Excerpt: James Carville's '40 More Years'
Read a chapter from Carville's book on the future of American politics.
May 4, 2009 — -- When President Barack Obama took office in January, Democratic pundit James Carville saw the end of Republican domination in Washington.
In his new book "40 More Years: How the Democrats Will Rule the Next Generation," Carville criticizes the "disastrous" Bush presidency, praises Obama's victory and shares his vision of a very blue future in American politics.
Read an excerpt of the book below and then check out the "GMA" Library for more good reads.
When historians or scientists look back over huge cataclysmic events, they generally find some harbinger that went unnoticed at the time.
There's always a warning. If you're a chaos theorist, it's the flapping of the proverbial butterfly's wings in New York that caused a tsunami in Hong Kong. A meteorologist might think of it in terms of a category five hurricane that began as a low-pressure area off the Cape Verde Islands on the African coast. Historians remember the assassination of the Archduke Ferdinand as the spark for World War I.
When future historians begin to examine the absolutely disastrous events during the term of President Bush, from massive incompetence to blatant falsehoods and the trampling of the Constitution to the savaging of the good name of the United States around the world, they will look for one of these events.
The stealing of the election of 2000 in Florida is going to be a leading qualifier. But it isn't the one to focus on, for several reasons. (After all, there's really nothing that unusual in people resorting to the courts to try to win an election that they didn't win in the first place.)
Two events occurred within a sixty-day time frame that really set the stage for the current state of America and, more to the point, the sorry state of the Republican Party. The first was a memo written by Matthew Dowd in late November or early December of 2000. At the time, it probably escaped the majority of Republicans' notice, and it was certainly well under the Democratic and national radar.
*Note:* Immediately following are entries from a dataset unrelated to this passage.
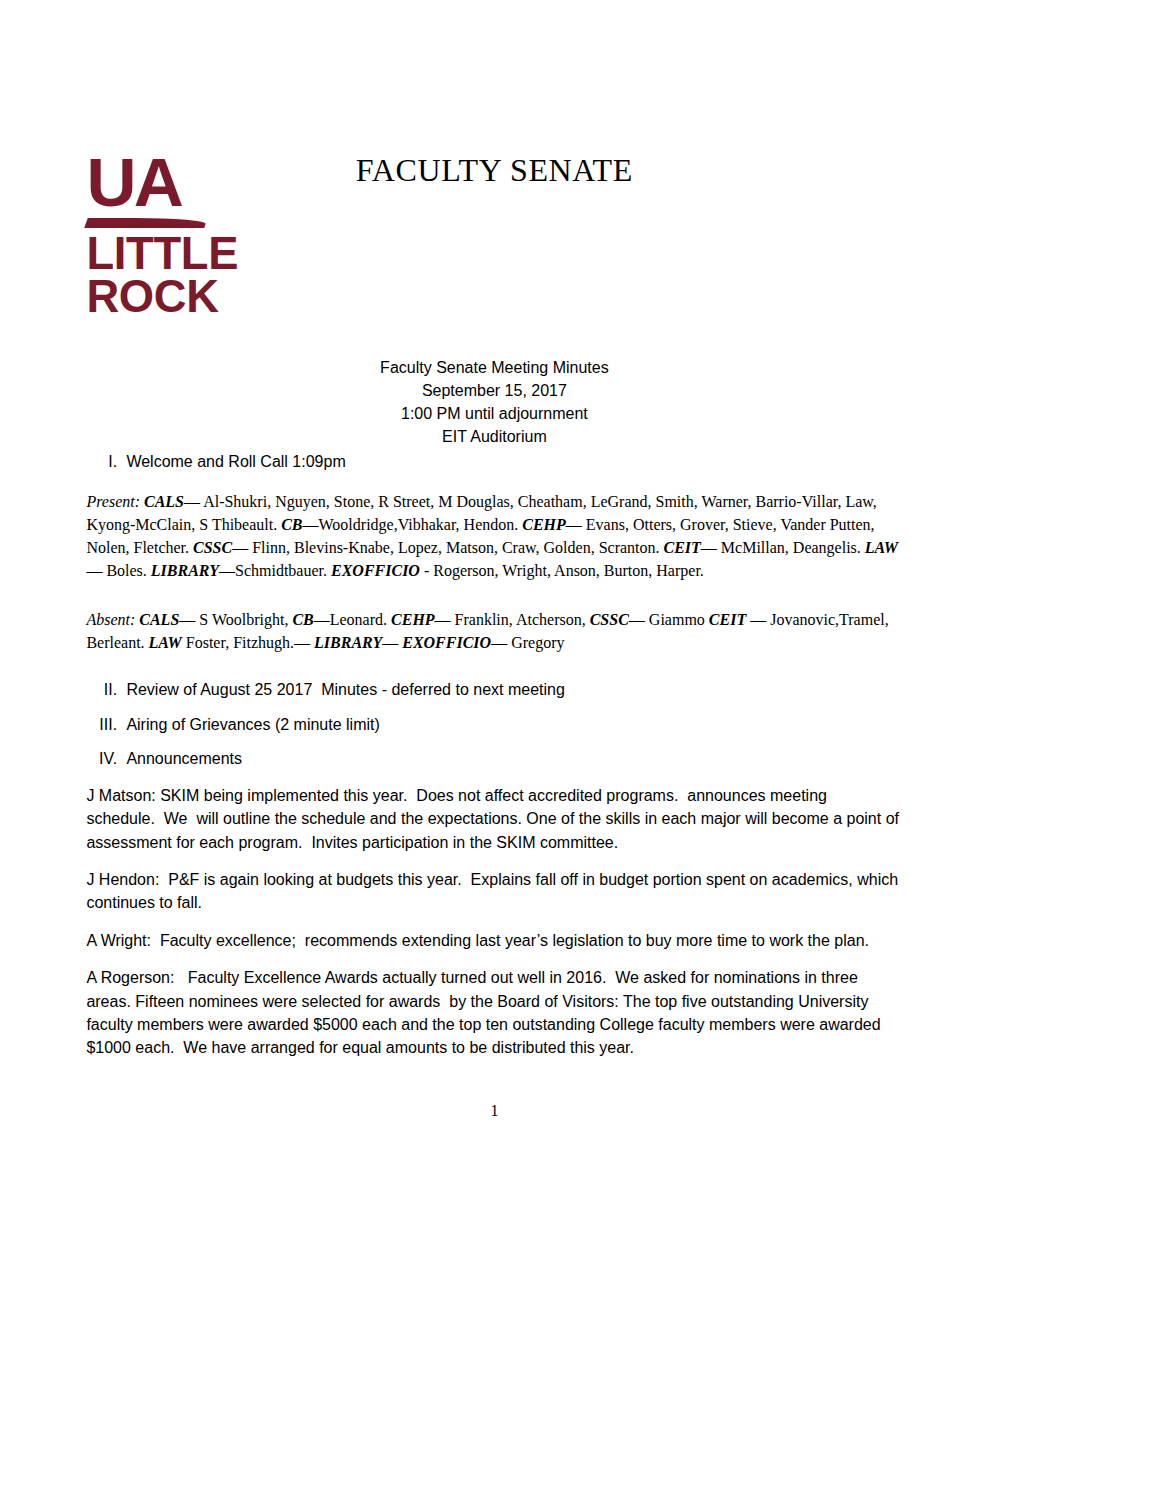UA LITTLE ROCK
FACULTY SENATE
Faculty Senate Meeting Minutes September 15, 2017 1:00 PM until adjournment EIT Auditorium
Welcome and Roll Call 1:09pm
Present: CALS— Al-Shukri, Nguyen, Stone, R Street, M Douglas, Cheatham, LeGrand, Smith, Warner, Barrio-Villar, Law, Kyong-McClain, S Thibeault. CB—Wooldridge,Vibhakar, Hendon. CEHP— Evans, Otters, Grover, Stieve, Vander Putten, Nolen, Fletcher. CSSC— Flinn, Blevins-Knabe, Lopez, Matson, Craw, Golden, Scranton. CEIT— McMillan, Deangelis. LAW— Boles. LIBRARY—Schmidtbauer. EXOFFICIO - Rogerson, Wright, Anson, Burton, Harper.
Absent: CALS— S Woolbright, CB—Leonard. CEHP— Franklin, Atcherson, CSSC— Giammo CEIT — Jovanovic,Tramel, Berleant. LAW Foster, Fitzhugh.— LIBRARY— EXOFFICIO— Gregory
Review of August 25 2017 Minutes - deferred to next meeting
Airing of Grievances (2 minute limit)
Announcements
J Matson: SKIM being implemented this year. Does not affect accredited programs. announces meeting schedule. We will outline the schedule and the expectations. One of the skills in each major will become a point of assessment for each program. Invites participation in the SKIM committee.
J Hendon: P&F is again looking at budgets this year. Explains fall off in budget portion spent on academics, which continues to fall.
A Wright: Faculty excellence; recommends extending last year’s legislation to buy more time to work the plan.
A Rogerson: Faculty Excellence Awards actually turned out well in 2016. We asked for nominations in three areas. Fifteen nominees were selected for awards by the Board of Visitors: The top five outstanding University faculty members were awarded $5000 each and the top ten outstanding College faculty members were awarded $1000 each. We have arranged for equal amounts to be distributed this year.
1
The exact content and evidence he used is largely unknown. I certainly don't know what exactly was in it, and I don't know of anyone who'd let me borrow a copy as I was writing this book. The best authority on the content of the Matthew Dowd memo that I know of is Thomas Edsall, who wrote about it in Building Red America. Here's Edsall's summary of the momentous memo that sealed the fate of the Republicans in 2008 and beyond:
Dowd analyzed poll data and found that the percentage of voters who could be classified as genuinely "swing" or persuadable voters had shrunk from roughly 24 percent of the electorate, to 6 percent or less. This meant that developing governing and election strategies geared at building up turnout among base votes became much more important than developing governing and election strategies designed to appeal to swing, or middle-of-the-road, voters. Persuading a non-voting conservative, a regular listener to Rush Limbaugh, or a hunter determined to protect gun rights to register and get to the polls became much more important and more cost effective than going after the voter who is having trouble making up his mind as to which candidate to vote for. The result was the adoption of policies designed to please the base (tax cuts for the wealthy, restricting abortion, appointing very conservative judges, opposition to stem cell research) that ran counter to Bush's 2000 claim to be a "uniter, not a divider."